Si les esprits s'échauffent tant, c'est que la réforme débattue ce lundi dans l'hémicycle pourrait modifier les équilibres politiques dans la cité phocéenne tout comme à Paris ou à Lyon, de façon plus ou moins importante. De quoi susciter des réticences au sein même du gouvernement.

Le ministre de l'Intérieur Bruno Retailleau, pourtant en charge de l'organisation des élections, est en service minimum. C'est donc le ministre des Relations avec le Parlement Patrick Mignola qui va représenter l'exécutif dans l'hémicycle avec la tâche d'éviter que l'implosion du bloc commun sur le sujet ne saute trop aux yeux.

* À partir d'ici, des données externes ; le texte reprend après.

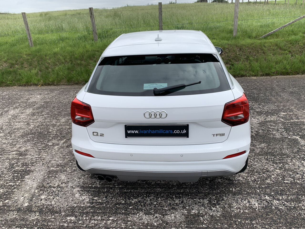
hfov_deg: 67.3
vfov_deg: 53.1
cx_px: 152
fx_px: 229
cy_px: 114
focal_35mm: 26
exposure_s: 1/1536
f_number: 1.8
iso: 25
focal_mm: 4.25
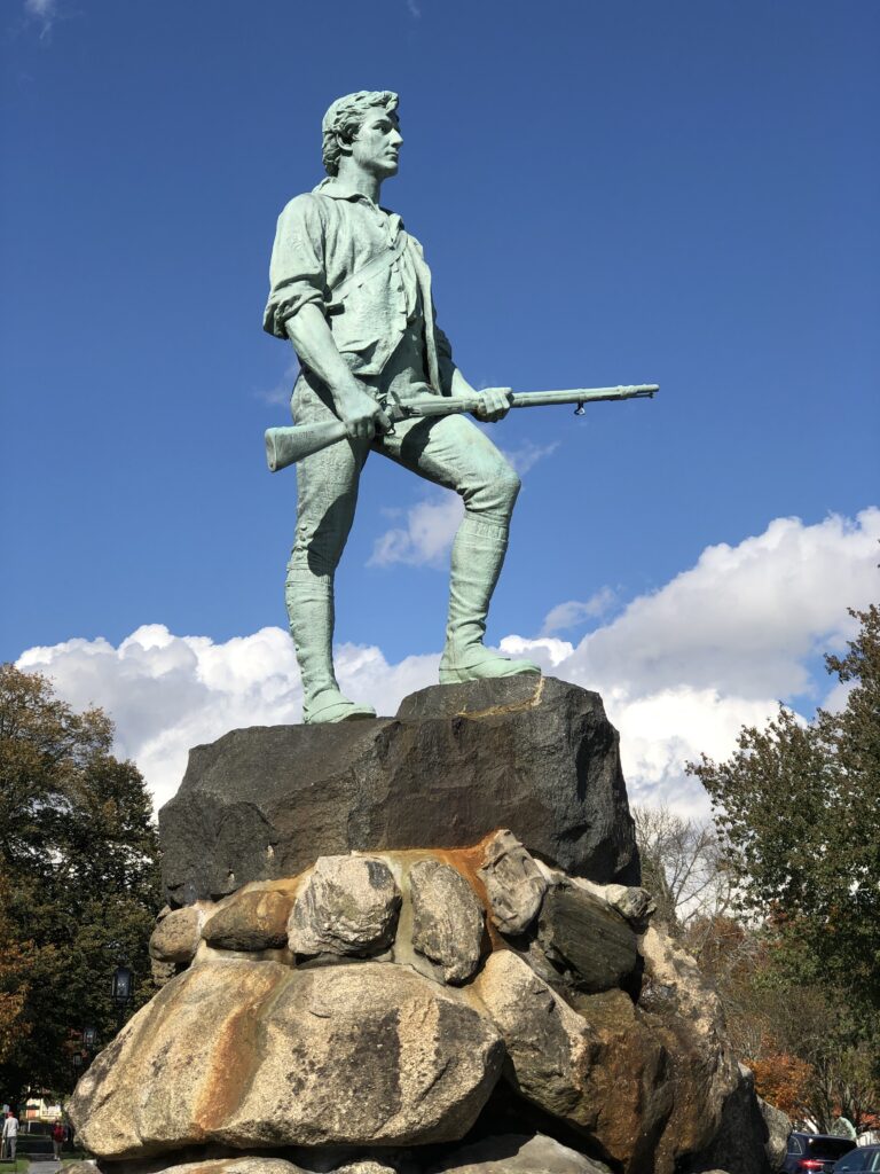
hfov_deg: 25.7
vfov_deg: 33.8
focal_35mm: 57
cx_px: 440
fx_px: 1932
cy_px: 587
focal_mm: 6.6
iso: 20
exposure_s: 1/1080
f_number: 2.8
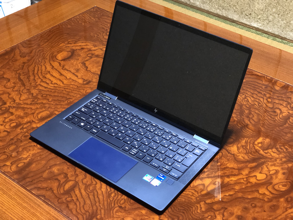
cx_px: 146
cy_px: 110
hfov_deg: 33.8
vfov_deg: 25.7
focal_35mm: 57
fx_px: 482
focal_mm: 6.6
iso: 1000
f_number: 2.8
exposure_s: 1/60
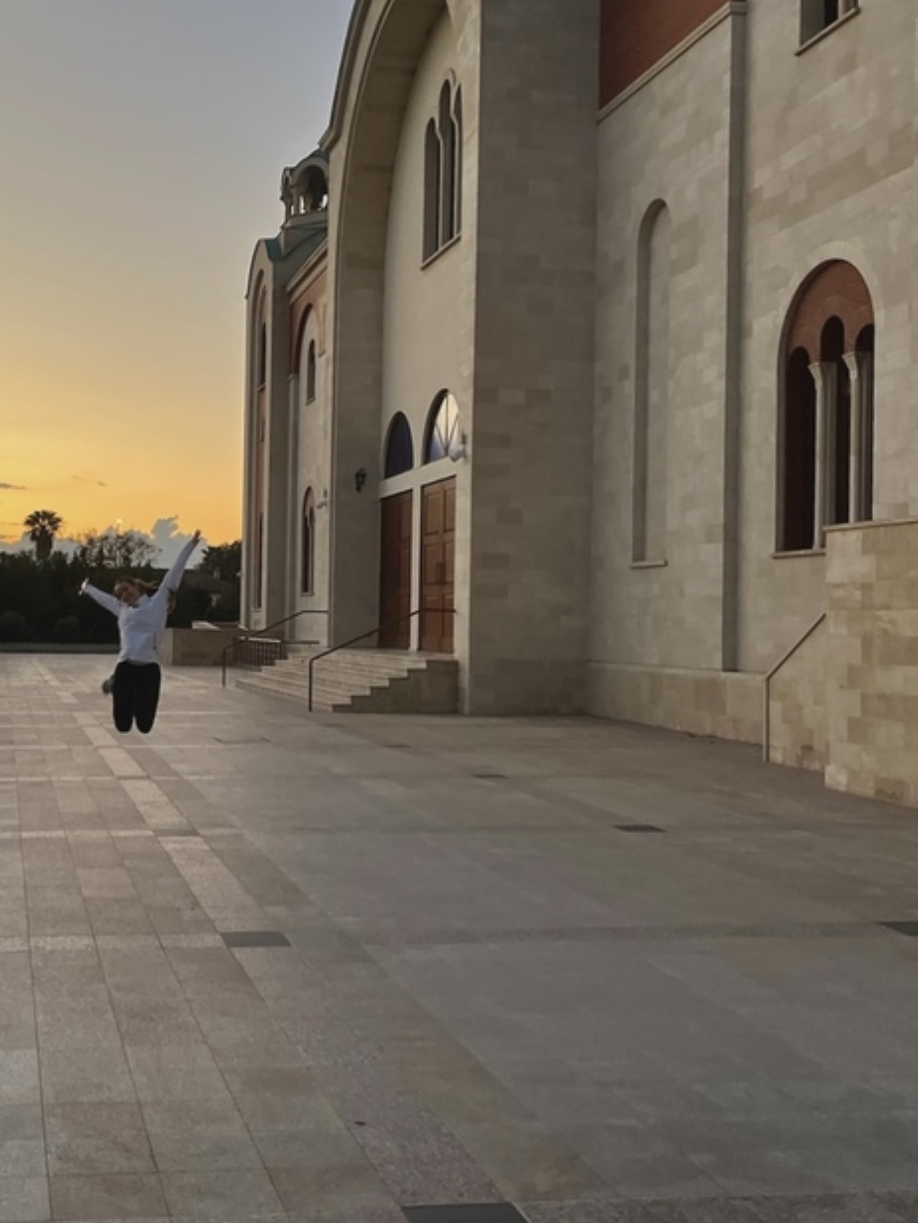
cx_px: 208
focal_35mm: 41
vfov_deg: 45.8
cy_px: 586
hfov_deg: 34.3
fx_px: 1449
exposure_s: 1/99
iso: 125
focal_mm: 5.1
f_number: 1.6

Une réforme qui ne changerait pas fondamentalement les résultats

À Paris, l'application de la réforme au scrutin de 2020 n'aurait pas changé les résultats. Mais elle aurait permis à Anne Hidalgo d'avoir une majorité encore plus large au conseil de Paris. Dans le camp des macronistes, beaucoup y voient cependant la possibilité de faciliter une éventuelle victoire de Rachida Dati en 2026 alors qu'elle devrait être à nouveau candidate, après sa large défaite en 2020.

Les élus LR de Paris, déjà scindés en 3 groupes d'oppositions distincts sont cependant divisés sur la réforme. Même topo à Lyon où si les règles de ce texte avaient été appliquées en 2020, l'écologiste Grégory Doucet aurait également été élu.

Mais à Marseille, la différence aurait été plus notable. La majorité municipale, aujourd'hui incarnée par Benoît Payan qui défend la réforme, aurait gardé le même nombre de sièges. Mais la droite aurait été vue son nombre d'élus au conseil municipal amputé. Le RN, lui, aurait eu plus d'élus.